Internet tidak tinggal diam pada hari Selasa setelah Departemen Kehakiman membuat kesalahan besar dalam gugatan hukumnya yang mencoba membatalkan perintah eksekutif Gubernur New Jersey Mikie Sherrill yang membatasi otoritas imigrasi federal saat berada di properti negara bagian.
Dalam gugatan tersebut, Departemen Kehakiman salah mengeja namanya lima dari delapan kali dia disebutkan — di antara kesalahan ketik lainnya, catat Matt Friedman dari Politico.
Orang-orang di media sosial membagikan reaksi mereka terhadap kesalahan tersebut.

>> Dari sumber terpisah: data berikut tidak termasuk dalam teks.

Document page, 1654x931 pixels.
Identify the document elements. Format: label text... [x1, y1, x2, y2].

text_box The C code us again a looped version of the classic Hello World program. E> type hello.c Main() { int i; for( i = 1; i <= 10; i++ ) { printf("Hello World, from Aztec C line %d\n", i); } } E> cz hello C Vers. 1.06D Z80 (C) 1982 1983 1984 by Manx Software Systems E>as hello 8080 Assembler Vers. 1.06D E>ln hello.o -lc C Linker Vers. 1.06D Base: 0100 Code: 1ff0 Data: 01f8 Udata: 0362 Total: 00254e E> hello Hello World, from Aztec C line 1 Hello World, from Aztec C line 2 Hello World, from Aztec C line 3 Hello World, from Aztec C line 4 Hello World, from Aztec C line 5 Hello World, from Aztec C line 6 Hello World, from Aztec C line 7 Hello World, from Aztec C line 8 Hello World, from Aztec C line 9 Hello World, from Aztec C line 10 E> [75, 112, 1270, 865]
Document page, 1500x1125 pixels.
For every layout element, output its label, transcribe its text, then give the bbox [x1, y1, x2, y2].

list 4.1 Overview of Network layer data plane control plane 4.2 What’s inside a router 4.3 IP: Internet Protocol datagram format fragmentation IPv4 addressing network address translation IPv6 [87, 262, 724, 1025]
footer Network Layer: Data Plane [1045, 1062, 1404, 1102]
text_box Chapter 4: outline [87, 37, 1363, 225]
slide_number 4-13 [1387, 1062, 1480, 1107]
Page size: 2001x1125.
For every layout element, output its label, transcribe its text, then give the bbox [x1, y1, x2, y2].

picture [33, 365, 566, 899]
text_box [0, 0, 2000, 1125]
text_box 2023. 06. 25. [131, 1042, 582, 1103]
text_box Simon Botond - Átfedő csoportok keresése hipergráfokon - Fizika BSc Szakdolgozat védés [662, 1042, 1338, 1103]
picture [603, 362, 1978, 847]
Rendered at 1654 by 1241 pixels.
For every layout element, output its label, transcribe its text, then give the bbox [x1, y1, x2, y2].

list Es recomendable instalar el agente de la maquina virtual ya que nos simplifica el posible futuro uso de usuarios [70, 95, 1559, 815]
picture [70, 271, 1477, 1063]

"Gugatan Departemen Kehakiman untuk membatalkan perintah eksekutif Gubernur Mikie Sherrill yang membatasi kehadiran ICE di properti negara bagian salah mengeja namanya lima dari delapan kali dia disebutkan," tulis Friedman, penulis Politico's New Jersey Playbook, di X.
"Dan juga salah mengeja 'fulfill' di paragraf pertama (h/t @chrisgeidner)," tulis Aaron Reichlin-Melnick, senior fellow di American Immigration Council, di X.
"Mereka benar-benar menghadirkan yang terbaik dan terpintar mereka," tulis Antoinette Miles, direktur negara bagian di New Jersey Working Families, di X.
"Benar-benar pikiran hukum yang brilian," tulis Governor Sherrill Press Office, yang dijalankan oleh tim Sherrill untuk menyindir Presiden Donald Trump, di X.
"Sulit dipercaya universitas tidak merekrut lebih banyak Republikan," tulis Stan Veuger, senior fellow American Enterprise Institute, di X.
"Mikie Sheriff," tulis editor dan penulis Mike Freeman di X.